__Task to carry out__
When you repeat the records, keep every word exact and drop each picture.

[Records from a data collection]
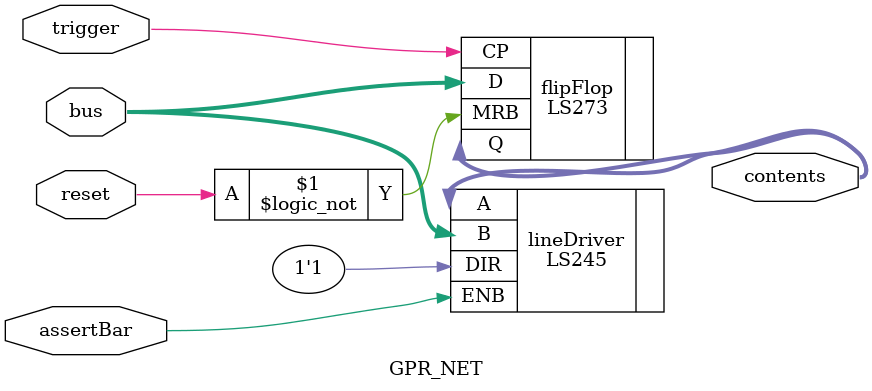
<source format=v>

module GPR_NET(input reset, assertBar, trigger,
               inout [7:0] bus,
               output [7:0] contents //for display on LEDs
               );

   LS273 flipFlop (.MRB(!reset), .CP(trigger), .D(bus), .Q(contents));
   LS245 lineDriver (.ENB(assertBar), .DIR(1'b1), .A(contents), .B(bus));

endmodule

</source>
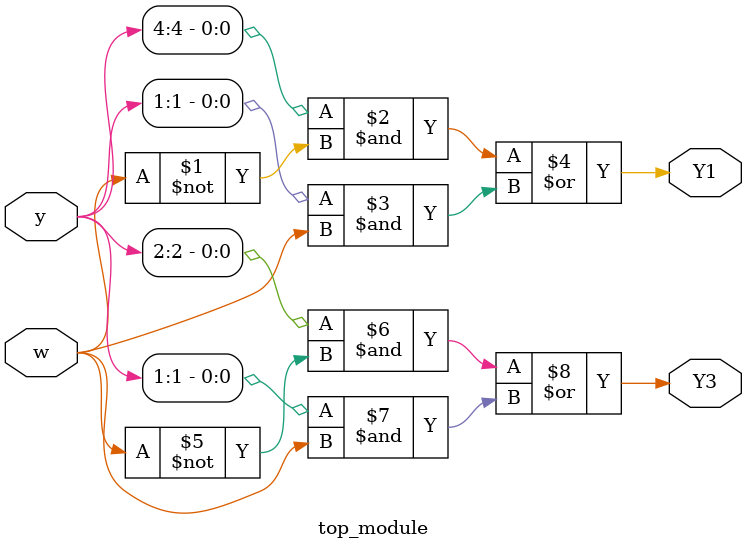
<source format=sv>
module top_module (
	input [5:0] y,
	input w,
	output Y1,
	output Y3
);
	
	// flip-flop Y1
	assign Y1 = (y[4] & ~w) | (y[1] & w); // Modified y[2] to y[1]
	
	// flip-flop Y3
	assign Y3 = (y[2] & ~w) | (y[1] & w); // Modified y[0] to y[1]

endmodule

</source>
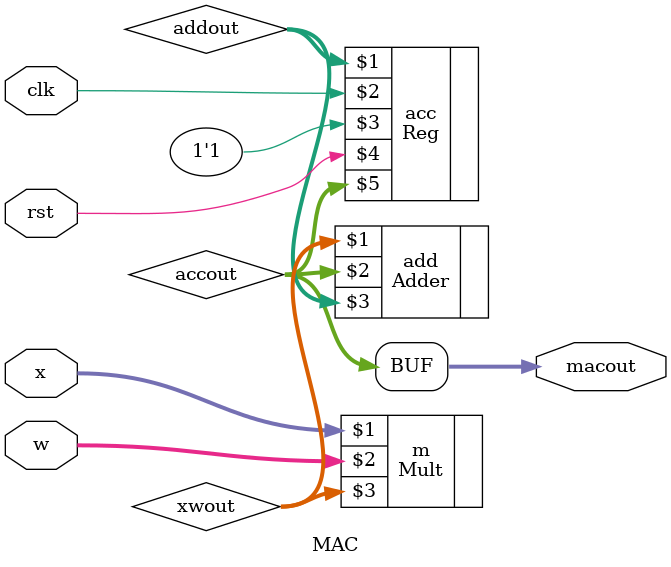
<source format=v>
module MAC#(parameter N = 1024)(clk,rst, x, w, macout);
  input clk,rst;
  input signed [7:0] w, x;
  output signed [N + 7 : 0] macout;
  
  wire [7:0] xwout;
  wire [N+7 : 0] addout,accout;
  Reg #(N+8) acc(addout,clk, 1'b1, rst,accout);
  Mult m(x, w, xwout);
  Adder #(N)add(xwout, accout, addout);
  
  assign macout = accout;
endmodule

</source>
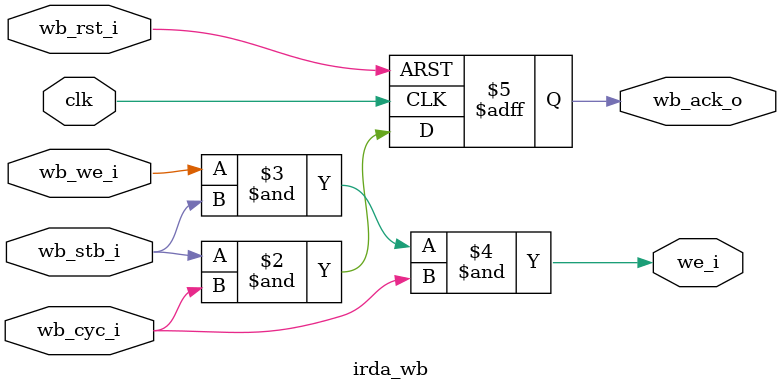
<source format=v>
`include "irda_defines.v"

module irda_wb (clk, wb_rst_i, wb_stb_i, wb_cyc_i,  wb_we_i, wb_ack_o, we_i);

input			clk;
input			wb_rst_i;
input			wb_stb_i;
input			wb_cyc_i;
input			wb_we_i;
output		wb_ack_o;
output		we_i;		// Write enable output for the registers

reg			wb_ack_o;

always @(posedge clk or posedge wb_rst_i)
begin
	if (wb_rst_i) begin
		wb_ack_o <= #1 0;
	end else begin
		wb_ack_o <= #1 wb_stb_i & wb_cyc_i; // one clock delay on acknowledge output
	end
end

assign we_i = wb_we_i & wb_stb_i & wb_cyc_i;

endmodule

</source>
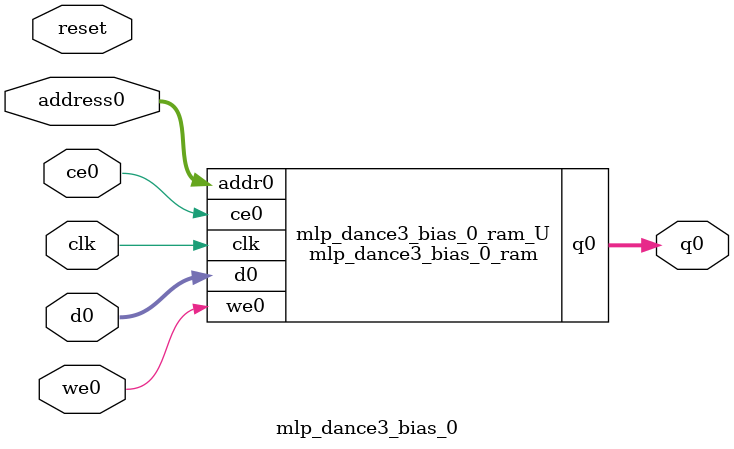
<source format=v>
`timescale 1 ns / 1 ps
module mlp_dance3_bias_0_ram (addr0, ce0, d0, we0, q0,  clk);

parameter DWIDTH = 32;
parameter AWIDTH = 7;
parameter MEM_SIZE = 128;

input[AWIDTH-1:0] addr0;
input ce0;
input[DWIDTH-1:0] d0;
input we0;
output reg[DWIDTH-1:0] q0;
input clk;

(* ram_style = "block" *)reg [DWIDTH-1:0] ram[0:MEM_SIZE-1];




always @(posedge clk)  
begin 
    if (ce0) begin
        if (we0) 
            ram[addr0] <= d0; 
        q0 <= ram[addr0];
    end
end


endmodule

`timescale 1 ns / 1 ps
module mlp_dance3_bias_0(
    reset,
    clk,
    address0,
    ce0,
    we0,
    d0,
    q0);

parameter DataWidth = 32'd32;
parameter AddressRange = 32'd128;
parameter AddressWidth = 32'd7;
input reset;
input clk;
input[AddressWidth - 1:0] address0;
input ce0;
input we0;
input[DataWidth - 1:0] d0;
output[DataWidth - 1:0] q0;



mlp_dance3_bias_0_ram mlp_dance3_bias_0_ram_U(
    .clk( clk ),
    .addr0( address0 ),
    .ce0( ce0 ),
    .we0( we0 ),
    .d0( d0 ),
    .q0( q0 ));

endmodule


</source>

__Exercise solution__
<source format=v>

module GPR_NET(input reset, assertBar, trigger,
               inout [7:0] bus,
               output [7:0] contents //for display on LEDs
               );

   LS273 flipFlop (.MRB(!reset), .CP(trigger), .D(bus), .Q(contents));
   LS245 lineDriver (.ENB(assertBar), .DIR(1'b1), .A(contents), .B(bus));

endmodule

</source>
<source format=sv>
module top_module (
	input [5:0] y,
	input w,
	output Y1,
	output Y3
);
	
	// flip-flop Y1
	assign Y1 = (y[4] & ~w) | (y[1] & w); // Modified y[2] to y[1]
	
	// flip-flop Y3
	assign Y3 = (y[2] & ~w) | (y[1] & w); // Modified y[0] to y[1]

endmodule

</source>
<source format=v>
module MAC#(parameter N = 1024)(clk,rst, x, w, macout);
  input clk,rst;
  input signed [7:0] w, x;
  output signed [N + 7 : 0] macout;
  
  wire [7:0] xwout;
  wire [N+7 : 0] addout,accout;
  Reg #(N+8) acc(addout,clk, 1'b1, rst,accout);
  Mult m(x, w, xwout);
  Adder #(N)add(xwout, accout, addout);
  
  assign macout = accout;
endmodule

</source>
<source format=v>
`include "irda_defines.v"

module irda_wb (clk, wb_rst_i, wb_stb_i, wb_cyc_i,  wb_we_i, wb_ack_o, we_i);

input			clk;
input			wb_rst_i;
input			wb_stb_i;
input			wb_cyc_i;
input			wb_we_i;
output		wb_ack_o;
output		we_i;		// Write enable output for the registers

reg			wb_ack_o;

always @(posedge clk or posedge wb_rst_i)
begin
	if (wb_rst_i) begin
		wb_ack_o <= #1 0;
	end else begin
		wb_ack_o <= #1 wb_stb_i & wb_cyc_i; // one clock delay on acknowledge output
	end
end

assign we_i = wb_we_i & wb_stb_i & wb_cyc_i;

endmodule

</source>
<source format=v>
`timescale 1 ns / 1 ps
module mlp_dance3_bias_0_ram (addr0, ce0, d0, we0, q0,  clk);

parameter DWIDTH = 32;
parameter AWIDTH = 7;
parameter MEM_SIZE = 128;

input[AWIDTH-1:0] addr0;
input ce0;
input[DWIDTH-1:0] d0;
input we0;
output reg[DWIDTH-1:0] q0;
input clk;

(* ram_style = "block" *)reg [DWIDTH-1:0] ram[0:MEM_SIZE-1];




always @(posedge clk)  
begin 
    if (ce0) begin
        if (we0) 
            ram[addr0] <= d0; 
        q0 <= ram[addr0];
    end
end


endmodule

`timescale 1 ns / 1 ps
module mlp_dance3_bias_0(
    reset,
    clk,
    address0,
    ce0,
    we0,
    d0,
    q0);

parameter DataWidth = 32'd32;
parameter AddressRange = 32'd128;
parameter AddressWidth = 32'd7;
input reset;
input clk;
input[AddressWidth - 1:0] address0;
input ce0;
input we0;
input[DataWidth - 1:0] d0;
output[DataWidth - 1:0] q0;



mlp_dance3_bias_0_ram mlp_dance3_bias_0_ram_U(
    .clk( clk ),
    .addr0( address0 ),
    .ce0( ce0 ),
    .we0( we0 ),
    .d0( d0 ),
    .q0( q0 ));

endmodule


</source>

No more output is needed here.